For end-to-end local testing, expose the local port via ngrok and register the webhook with Telegram:

ngrok http 8080                                       # in another terminal
uv run python scripts/register_telegram_webhook.py https://abc.ngrok-free.app

In dev mode LINKEDIN_DRY_RUN=true is recommended — approving a post sends the full LinkedIn payload as a Telegram message instead of actually publishing, so you can iterate on copy without burning a real post.
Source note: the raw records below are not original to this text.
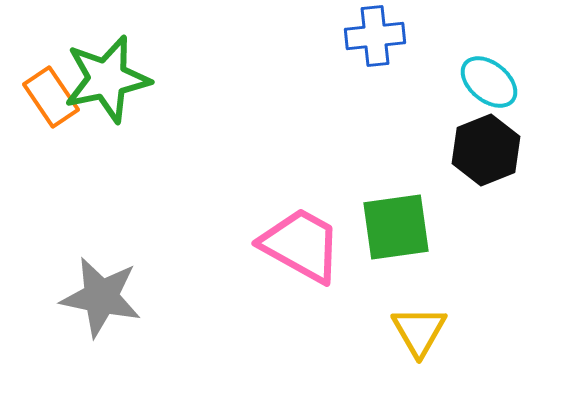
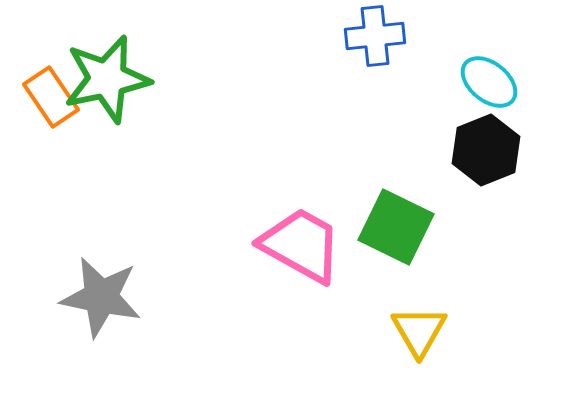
green square: rotated 34 degrees clockwise
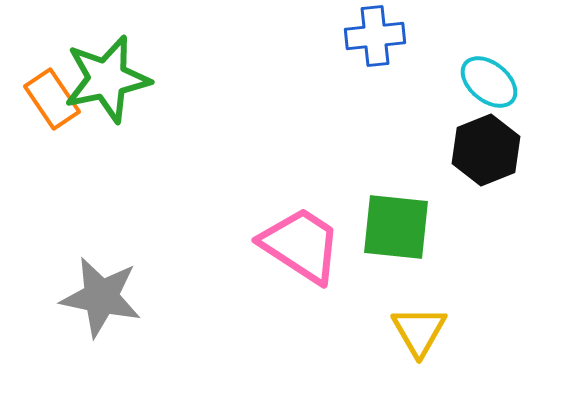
orange rectangle: moved 1 px right, 2 px down
green square: rotated 20 degrees counterclockwise
pink trapezoid: rotated 4 degrees clockwise
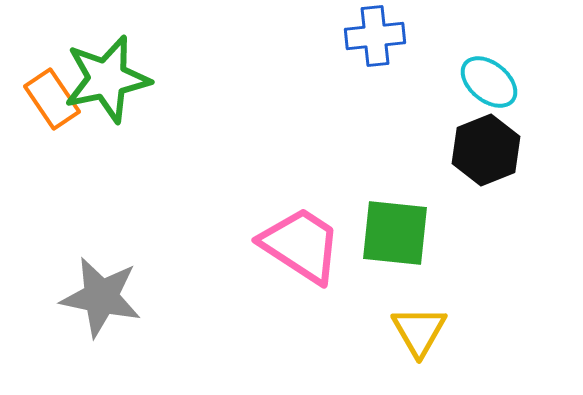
green square: moved 1 px left, 6 px down
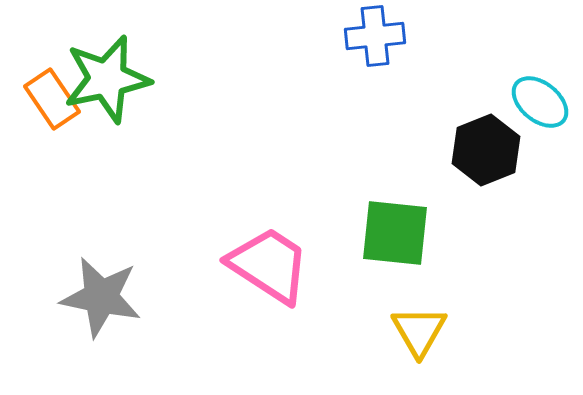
cyan ellipse: moved 51 px right, 20 px down
pink trapezoid: moved 32 px left, 20 px down
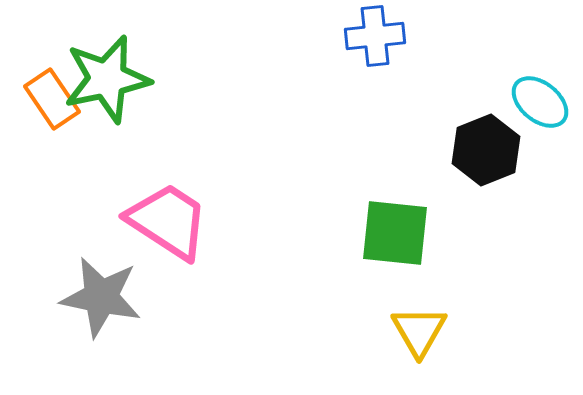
pink trapezoid: moved 101 px left, 44 px up
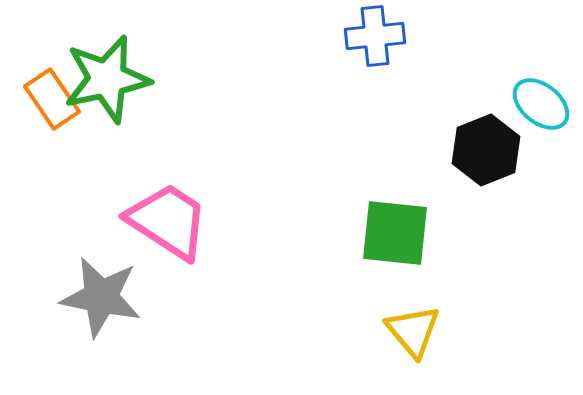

Deploy to Google Cloud Run

The deploy is fully scripted. From a fresh project (with the required Google Cloud APIs enabled) the sequence is:

# One-time per project:
make gcp-create-sa           # service account + IAM roles
make gcp-secrets-sync        # secrets from .env → Secret Manager
make gcp-firestore-indexes   # composite index for find_active_for_chat
make gcp-firestore-ttl       # native TTL on processed_updates
make gcp-tasks-queue         # Cloud Tasks queue config

# Every deploy:
make gcp-deploy              # Cloud Build + Cloud Run (~2 min)
make gcp-register-webhook    # point Telegram at the new URL

Other helpers:

make gcp-logs                # tail Cloud Run logs
make gcp-toggle-dry-run      # safe mode — no real LinkedIn publication
make gcp-toggle-real         # live publishing

The service runs with --max-instances=1 and --no-cpu-throttling — sufficient for personal use and matches the queue's max-concurrent-dispatches=1.

Repository structure

.
├── prompts/
│   └── post_generation_system.txt   System prompt — author's voice, bilingual rules
├── scripts/
│   ├── gcp_*.sh                     One-shot GCP setup helpers
│   └── register_telegram_webhook.py
├── src/bot_posts_linkedin/
│   ├── config.py                    pydantic-settings with .env validation
│   ├── domain/                      Post, ChatState, PostStatus, RejectionCause
│   ├── store/                       In-memory + Firestore implementations
│   ├── services/
│   │   ├── anthropic_client.py      Claude with native web search tool
│   │   ├── github_search.py         List repos + LLM ranking + README fetch
│   │   ├── post_generator.py        Bilingual body + image prompt
│   │   ├── image_generator.py       Replicate (Flux 1.1 Pro) + GCS storage
│   │   ├── linkedin_publisher.py    REST publication with dry-run safety
│   │   ├── post_flow.py             Orchestrates the entire state machine
│   │   ├── task_queue.py            Cloud Tasks client + OIDC
│   │   └── update_dedup.py          Firestore-backed update_id dedup
│   ├── telegram/
│   │   ├── client.py                Bot API wrapper (Protocol + httpx impl)
│   │   ├── parser.py                [GERAR-POST] + [GITHUB] parser
│   │   ├── messages.py              All user-facing texts
│   │   ├── keyboards.py             Approval / discard / limit keyboards
│   │   ├── webhook.py               /telegram/webhook — dedup + dispatch
│   │   └── worker.py                /internal/process-task — OIDC-validated
│   └── main.py                      FastAPI app factory + boot validation
└── tests/                           139 cases, all isolated via fakes (no IO)

Project status

Built in seven small phases, each landing with tests and a smoke test against production before moving on:

Phase What landed
A Skeleton — config, Post + state machine, in-memory store, /healthz
B Telegram webhook + parser + mock generation flow
C Anthropic web search + GitHub repo lookup + insights message
D Real bilingual generation + Flux image + GCS storage
E Revision loop with hard limit + cancel UX
F LinkedIn publication with LINKEDIN_DRY_RUN safety
G.1 Dockerfile + Cloud Run + Secret Manager
G.2 Firestore persistence (replaces in-memory stores)
G.3 Cloud Tasks + update_id dedup

Open items intentionally left for later: Cloud Scheduler with a proactive token-expiry warning, GCS lifecycle to clear orphan post images, and raising max-instances if usage ever justifies it.

About

Self-hosted bot that turns a Telegram chat into a LinkedIn publishing workflow — bilingual post generation (PT + EN) via Claude with web search and GitHub project lookup, image via Flux 1.1 Pro, human approval, durable execution on Cloud Run + Cloud Tasks.